-- MATERIAL FOR THIS TASK follows --
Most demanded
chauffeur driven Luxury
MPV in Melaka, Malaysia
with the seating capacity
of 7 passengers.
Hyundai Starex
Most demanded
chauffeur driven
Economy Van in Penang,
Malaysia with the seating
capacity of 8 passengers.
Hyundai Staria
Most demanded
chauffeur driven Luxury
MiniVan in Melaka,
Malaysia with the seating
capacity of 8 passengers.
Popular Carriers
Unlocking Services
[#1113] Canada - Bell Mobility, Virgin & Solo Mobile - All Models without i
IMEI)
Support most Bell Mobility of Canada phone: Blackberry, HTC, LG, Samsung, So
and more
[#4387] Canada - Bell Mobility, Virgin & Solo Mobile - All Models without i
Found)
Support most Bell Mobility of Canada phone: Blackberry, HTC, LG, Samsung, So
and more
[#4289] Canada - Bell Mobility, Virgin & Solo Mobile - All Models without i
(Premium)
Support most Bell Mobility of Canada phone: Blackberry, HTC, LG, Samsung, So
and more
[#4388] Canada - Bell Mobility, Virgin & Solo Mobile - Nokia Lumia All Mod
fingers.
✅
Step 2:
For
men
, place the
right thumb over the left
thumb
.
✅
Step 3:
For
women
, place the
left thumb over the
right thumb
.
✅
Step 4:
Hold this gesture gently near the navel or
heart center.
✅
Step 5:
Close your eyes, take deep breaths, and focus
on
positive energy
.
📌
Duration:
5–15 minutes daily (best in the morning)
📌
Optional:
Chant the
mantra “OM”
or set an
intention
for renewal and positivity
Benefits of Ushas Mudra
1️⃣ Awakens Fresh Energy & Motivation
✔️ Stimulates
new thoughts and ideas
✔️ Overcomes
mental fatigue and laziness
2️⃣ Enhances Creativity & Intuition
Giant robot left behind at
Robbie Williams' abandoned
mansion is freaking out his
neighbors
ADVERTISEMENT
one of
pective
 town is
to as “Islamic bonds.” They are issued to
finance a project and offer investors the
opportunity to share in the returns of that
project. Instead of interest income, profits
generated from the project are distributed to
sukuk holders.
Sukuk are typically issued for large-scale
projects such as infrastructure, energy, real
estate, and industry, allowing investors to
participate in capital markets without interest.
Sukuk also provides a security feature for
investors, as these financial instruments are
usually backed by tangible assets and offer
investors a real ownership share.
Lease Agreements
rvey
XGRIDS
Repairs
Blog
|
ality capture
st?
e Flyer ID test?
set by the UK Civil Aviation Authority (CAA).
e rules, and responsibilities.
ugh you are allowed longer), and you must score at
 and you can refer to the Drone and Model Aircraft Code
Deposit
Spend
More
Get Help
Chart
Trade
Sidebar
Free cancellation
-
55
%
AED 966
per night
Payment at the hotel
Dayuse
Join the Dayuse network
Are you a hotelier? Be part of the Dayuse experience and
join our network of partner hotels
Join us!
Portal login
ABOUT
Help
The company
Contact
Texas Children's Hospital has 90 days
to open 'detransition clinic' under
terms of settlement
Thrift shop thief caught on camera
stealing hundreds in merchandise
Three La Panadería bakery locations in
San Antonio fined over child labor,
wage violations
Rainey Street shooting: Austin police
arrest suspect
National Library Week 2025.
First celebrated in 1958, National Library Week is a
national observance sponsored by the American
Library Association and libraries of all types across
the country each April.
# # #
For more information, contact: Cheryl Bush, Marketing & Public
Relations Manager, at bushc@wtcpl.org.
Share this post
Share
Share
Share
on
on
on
-- MATERIAL FOR THIS TASK concluded --
- PROBLEM REQUIREMENTS
Copy the lines above exactly, from the very first through the one containing "2️⃣ Enhances Creativity & Intuition", and include no other line.

- SOLVED PROBLEM
Most demanded
chauffeur driven Luxury
MPV in Melaka, Malaysia
with the seating capacity
of 7 passengers.
Hyundai Starex
Most demanded
chauffeur driven
Economy Van in Penang,
Malaysia with the seating
capacity of 8 passengers.
Hyundai Staria
Most demanded
chauffeur driven Luxury
MiniVan in Melaka,
Malaysia with the seating
capacity of 8 passengers.
Popular Carriers
Unlocking Services
[#1113] Canada - Bell Mobility, Virgin & Solo Mobile - All Models without i
IMEI)
Support most Bell Mobility of Canada phone: Blackberry, HTC, LG, Samsung, So
and more
[#4387] Canada - Bell Mobility, Virgin & Solo Mobile - All Models without i
Found)
Support most Bell Mobility of Canada phone: Blackberry, HTC, LG, Samsung, So
and more
[#4289] Canada - Bell Mobility, Virgin & Solo Mobile - All Models without i
(Premium)
Support most Bell Mobility of Canada phone: Blackberry, HTC, LG, Samsung, So
and more
[#4388] Canada - Bell Mobility, Virgin & Solo Mobile - Nokia Lumia All Mod
fingers.
✅
Step 2:
For
men
, place the
right thumb over the left
thumb
.
✅
Step 3:
For
women
, place the
left thumb over the
right thumb
.
✅
Step 4:
Hold this gesture gently near the navel or
heart center.
✅
Step 5:
Close your eyes, take deep breaths, and focus
on
positive energy
.
📌
Duration:
5–15 minutes daily (best in the morning)
📌
Optional:
Chant the
mantra “OM”
or set an
intention
for renewal and positivity
Benefits of Ushas Mudra
1️⃣ Awakens Fresh Energy & Motivation
✔️ Stimulates
new thoughts and ideas
✔️ Overcomes
mental fatigue and laziness
2️⃣ Enhances Creativity & Intuition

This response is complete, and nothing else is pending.